::: MATERIAL FOR THIS EXERCISE :::

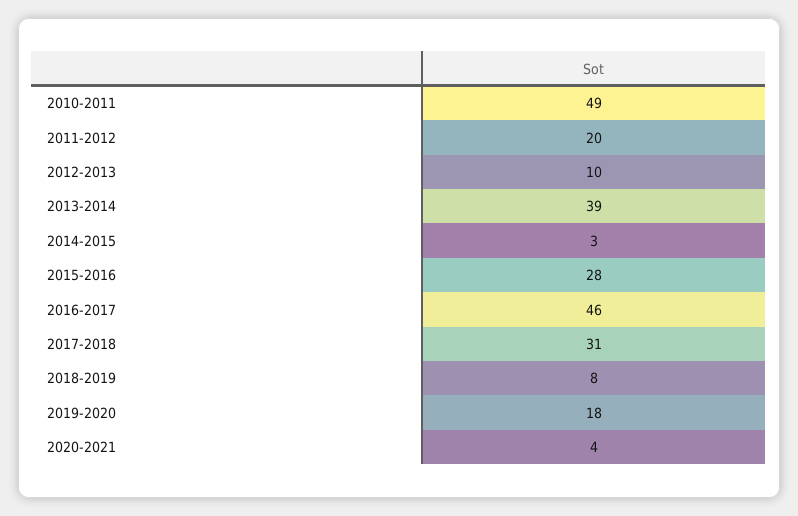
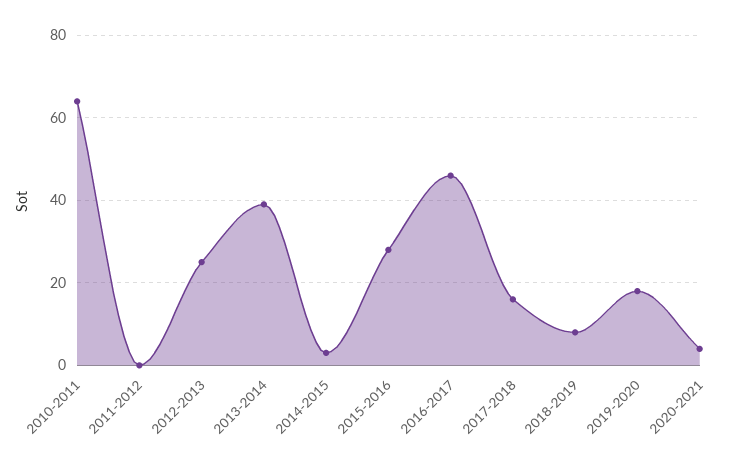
  {
-   "2010-2011": 49,
+   "2010-2011": 65,
-   "2011-2012": 20,
+   "2011-2012": 0,
-   "2012-2013": 10,
+   "2012-2013": 25,
    "2013-2014": 39,
    "2014-2015": 3,
    "2015-2016": 28,
    "2016-2017": 46,
-   "2017-2018": 31,
+   "2017-2018": 15,
    "2018-2019": 8,
    "2019-2020": 18,
    "2020-2021": 4
  }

:::

INSTRUCTION - Everything in the entries except the pictures must be duplicated exactly.

PROBLEM SOLUTION -
  {
-   "2010-2011": 49,
+   "2010-2011": 65,
-   "2011-2012": 20,
+   "2011-2012": 0,
-   "2012-2013": 10,
+   "2012-2013": 25,
    "2013-2014": 39,
    "2014-2015": 3,
    "2015-2016": 28,
    "2016-2017": 46,
-   "2017-2018": 31,
+   "2017-2018": 15,
    "2018-2019": 8,
    "2019-2020": 18,
    "2020-2021": 4
  }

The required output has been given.